Back in the 1980s there was apparently some sort of secret war going on between Japan and the United States. We endeavored to play all their games months after they did and they endeavored to devise bold new ways to make us read botched re-imaginings of the word "Congratulations!" This lead to hundreds of well-documented videogame endings set to the sobs of crying, disappointed children across the land.
But developers had only just begun their reign of injustice. After 37,000 hours of repeatedly hurling a NES controller into a wall out of frustration, hadn't we earned the right to some better finales? Today we will close those doors once and for all, the way they were meant to be closed. Old wrongs will be set right, and peace and harmony will return to your soul*.
Special thanks to http://www.vgmuseum.com/ for the source images and for making us rethink our entire childhoods.
*Results may vary.
Teenage Mutant Ninja Turtles
Why it Sucked:
A pizza, huh? Yeah, we were probably going to do that anyway. That's pretty much our thing. You know how we know we would've eaten a pizza? Because we've been eating it for sustenance during the entire game. There were literally dozens of pies and slices strewn about randomly throughout the streets of every stage. There might have even been some soggy, polluted slices floating around in that ring of underwater hell known as the Hudson River bomb defusing stage, but we're all still trying to erase that from our collective memories.
What We Deserved:
A personalized perpetual drug dealer and some kinky mutant companionship goes a long way when your habitat is the final resting place for all of New York's defecation.
Wheel of Fortune: Family Edition
Why it Sucked:
We won a picture of a shipwreck? Or is it a prophetic still from the yet-to-be created film Waterworld? Either way, unless your family is composed of pirate ghosts, it's tough to get excited here. And if that's the case you should've spent the evening actually haunting and plundering the swarthy seas instead of sitting around playing Wheel of Fortune with your lineage, like us losers did.
What We Deserved:
Hey, we can dream. It's not like a videogame is going to be able to hand us some tangible prize, so if it's going to be a picture, it might as well be a picture of Vanna White in a thong.

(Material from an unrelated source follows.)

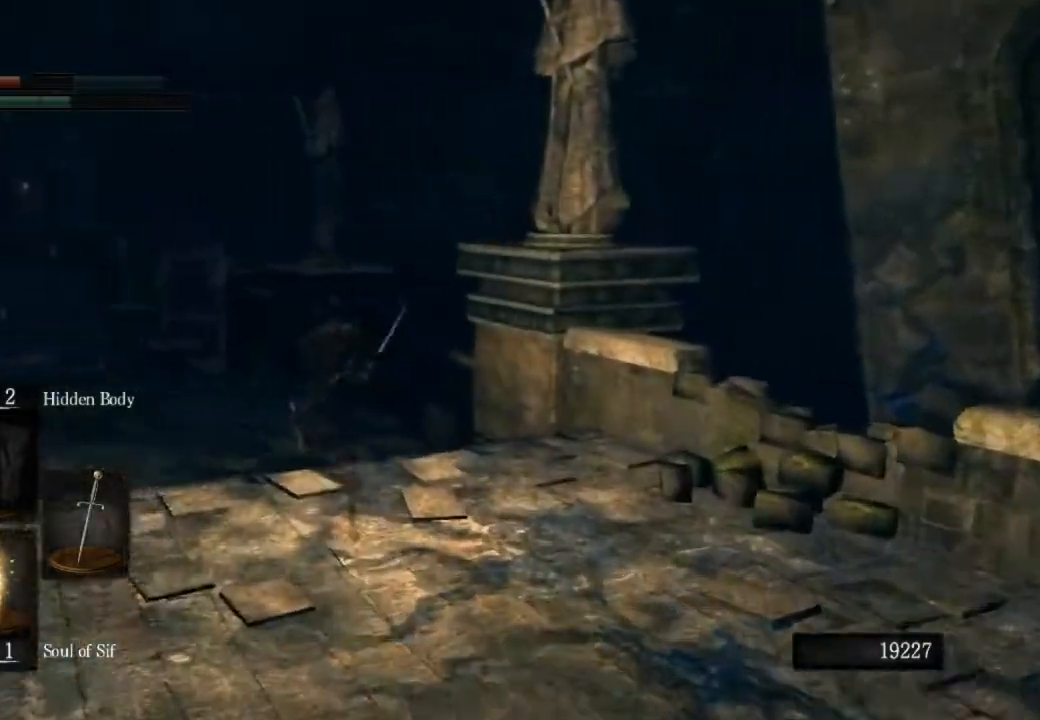
{"buttons": ["CIRCLE"], "left_stick": "up", "right_stick": "center", "events": [[67, "right_stick", "left"], [333, "right_stick", "center"]]}
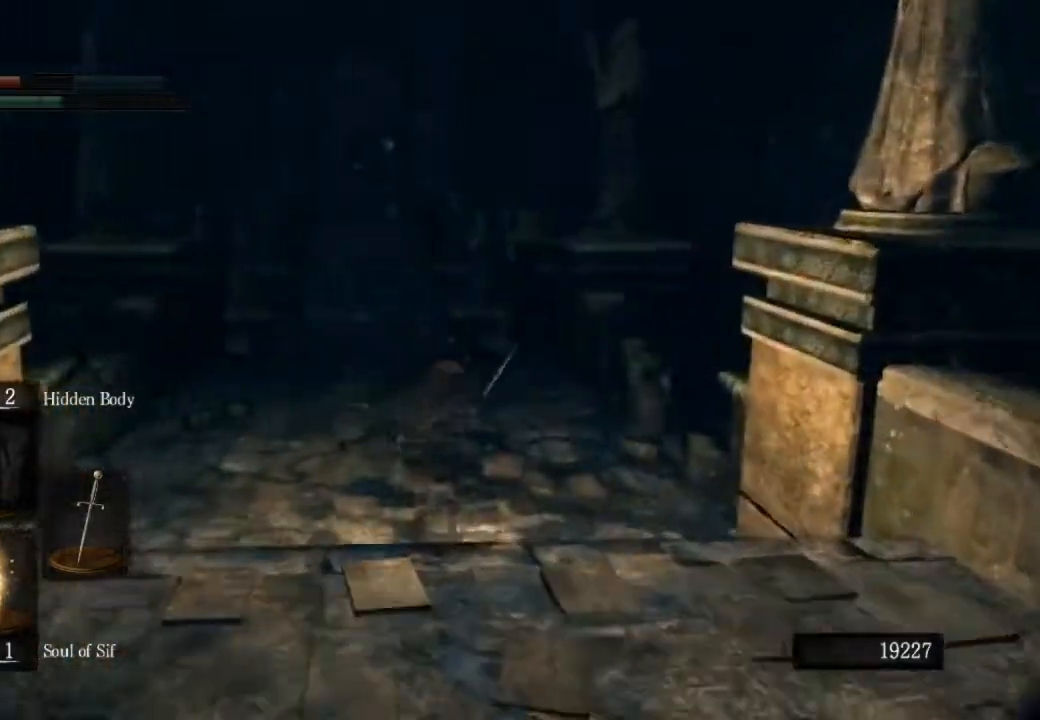
{"buttons": [], "left_stick": "up", "right_stick": "center", "events": [[367, "CIRCLE", "up"], [367, "right_stick", "left"], [500, "right_stick", "center"]]}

We didn't have the Internet back then, you judgmental prick.
Fester's Quest
Why it Sucked:
Fester's Quest ends with a single shot of the Addams Family surrounded by people thanking them for saving the world from aliens, but also with the horrifying realization that everyone in the world looks like Freddy Mercury. How we ended up in such a deranged dystopia is anyone's guess, but in a world where every subsequent videogame ending is accompanied by a chiptune rendition of "We are the Champions" even worth saving?
Some would argue "yes."
What We Deserved:
Because doing voice work for "Here Comes Peter Cottontail: The Movie" doesn't count, and the only "Legend of Chun Li" is the one where your friend supposedly paused at the exact moment during her lightning kick where you saw her panties.
P.O.W.: Prisoners of War
Why it Sucked:
Unlike the arcade version, the NES port of P.O.W. ditched the two-player co-op gameplay and sent you to war solo. So who are all these soldier douchebags and why did they just now show up to lend some camaraderie?
What We Deserved:
Get those cock blockers out of here! There's never anything wrong with a little alone time. And a lot of booze.
Mario's Time Machine
Why it Sucked:
Mario, Yoshi and... Bowser? Just chillin'? Bowser has been humbled, humiliated and devalued by everything from his many lava deaths to being hurled by his tail into a bomb, but to see him in tears just standing there is some seriously depressing shit. Not to mention Yoshi looks like a narcoleptic high school varsity table tennis mascot.
What We Deserved:
Every gamer had a grandma with a well-intentioned but ultimately ill-fated plan to hit Woolworths at 9 p.m. on Christmas Eve to buy you "that Mario game for the Nintenbox." What this usually resulted in was the world's fastest transition from anticipation to confused bewilderment as you ripped the wrapping paper off to reveal Mario's Time Machine. If you were one of the rare few to actually complete it, you deserve to play a legitimate entry in the Mario franchise. And a handwritten letter of apology from the creators of Mario's Time Machine.